What is expected: Reproduce the top of the data verbatim, through and including the line that contains "op=relocated; was=Salatkopf; in_first=517,189;".

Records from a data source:
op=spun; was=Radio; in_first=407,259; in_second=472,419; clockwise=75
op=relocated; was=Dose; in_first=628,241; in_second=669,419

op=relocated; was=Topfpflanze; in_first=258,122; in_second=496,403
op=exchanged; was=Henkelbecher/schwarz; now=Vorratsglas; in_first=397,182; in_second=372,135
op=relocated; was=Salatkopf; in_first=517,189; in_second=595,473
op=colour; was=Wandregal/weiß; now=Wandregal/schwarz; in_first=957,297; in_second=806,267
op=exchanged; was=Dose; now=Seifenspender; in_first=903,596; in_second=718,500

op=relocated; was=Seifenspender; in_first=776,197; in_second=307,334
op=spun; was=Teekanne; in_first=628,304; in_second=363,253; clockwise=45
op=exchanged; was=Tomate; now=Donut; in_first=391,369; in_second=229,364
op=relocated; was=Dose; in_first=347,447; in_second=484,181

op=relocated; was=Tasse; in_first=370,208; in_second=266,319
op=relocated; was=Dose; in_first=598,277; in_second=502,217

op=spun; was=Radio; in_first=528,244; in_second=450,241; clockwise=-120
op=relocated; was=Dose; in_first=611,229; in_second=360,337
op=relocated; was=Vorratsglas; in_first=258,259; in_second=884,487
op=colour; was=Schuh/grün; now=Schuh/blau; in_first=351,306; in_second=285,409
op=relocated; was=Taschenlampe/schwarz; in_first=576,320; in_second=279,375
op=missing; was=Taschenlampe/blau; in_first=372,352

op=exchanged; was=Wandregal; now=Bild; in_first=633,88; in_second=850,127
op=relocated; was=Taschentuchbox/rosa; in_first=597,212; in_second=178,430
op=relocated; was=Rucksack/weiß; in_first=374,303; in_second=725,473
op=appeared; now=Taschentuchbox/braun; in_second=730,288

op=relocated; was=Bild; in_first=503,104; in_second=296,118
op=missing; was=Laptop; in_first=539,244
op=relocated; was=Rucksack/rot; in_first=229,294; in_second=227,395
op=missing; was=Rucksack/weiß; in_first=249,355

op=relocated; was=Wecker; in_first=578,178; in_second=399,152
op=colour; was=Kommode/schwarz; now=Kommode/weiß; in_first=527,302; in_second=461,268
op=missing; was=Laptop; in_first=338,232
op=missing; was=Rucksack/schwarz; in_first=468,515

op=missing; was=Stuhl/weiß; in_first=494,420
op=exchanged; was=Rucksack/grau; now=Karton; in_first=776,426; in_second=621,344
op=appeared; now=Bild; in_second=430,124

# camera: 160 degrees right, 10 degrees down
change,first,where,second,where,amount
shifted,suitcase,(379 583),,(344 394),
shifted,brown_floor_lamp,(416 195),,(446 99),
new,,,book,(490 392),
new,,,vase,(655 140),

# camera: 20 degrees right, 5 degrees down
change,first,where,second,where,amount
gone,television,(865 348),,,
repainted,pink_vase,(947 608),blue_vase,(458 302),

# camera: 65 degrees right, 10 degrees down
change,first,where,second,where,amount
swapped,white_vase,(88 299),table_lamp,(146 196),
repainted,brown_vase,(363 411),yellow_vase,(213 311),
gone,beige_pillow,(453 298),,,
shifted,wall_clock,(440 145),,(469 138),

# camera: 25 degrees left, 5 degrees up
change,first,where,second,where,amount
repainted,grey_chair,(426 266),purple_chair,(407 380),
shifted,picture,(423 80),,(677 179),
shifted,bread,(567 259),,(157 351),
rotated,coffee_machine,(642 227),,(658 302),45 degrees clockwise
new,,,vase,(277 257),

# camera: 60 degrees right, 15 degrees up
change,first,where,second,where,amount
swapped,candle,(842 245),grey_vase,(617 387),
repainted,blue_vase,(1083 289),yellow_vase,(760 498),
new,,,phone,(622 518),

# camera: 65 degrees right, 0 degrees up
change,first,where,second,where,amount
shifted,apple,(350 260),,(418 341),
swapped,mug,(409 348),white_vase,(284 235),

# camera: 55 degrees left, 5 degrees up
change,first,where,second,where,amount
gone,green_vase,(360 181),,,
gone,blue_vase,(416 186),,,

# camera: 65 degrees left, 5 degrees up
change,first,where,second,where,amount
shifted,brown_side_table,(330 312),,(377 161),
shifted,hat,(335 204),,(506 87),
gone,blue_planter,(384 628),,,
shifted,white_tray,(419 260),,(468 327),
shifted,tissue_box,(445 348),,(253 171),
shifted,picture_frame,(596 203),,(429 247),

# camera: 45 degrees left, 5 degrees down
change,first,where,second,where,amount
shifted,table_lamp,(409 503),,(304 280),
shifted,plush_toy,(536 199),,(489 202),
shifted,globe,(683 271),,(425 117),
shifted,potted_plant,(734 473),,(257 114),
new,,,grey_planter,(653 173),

Written solution:
op=spun; was=Radio; in_first=407,259; in_second=472,419; clockwise=75
op=relocated; was=Dose; in_first=628,241; in_second=669,419

op=relocated; was=Topfpflanze; in_first=258,122; in_second=496,403
op=exchanged; was=Henkelbecher/schwarz; now=Vorratsglas; in_first=397,182; in_second=372,135
op=relocated; was=Salatkopf; in_first=517,189; in_second=595,473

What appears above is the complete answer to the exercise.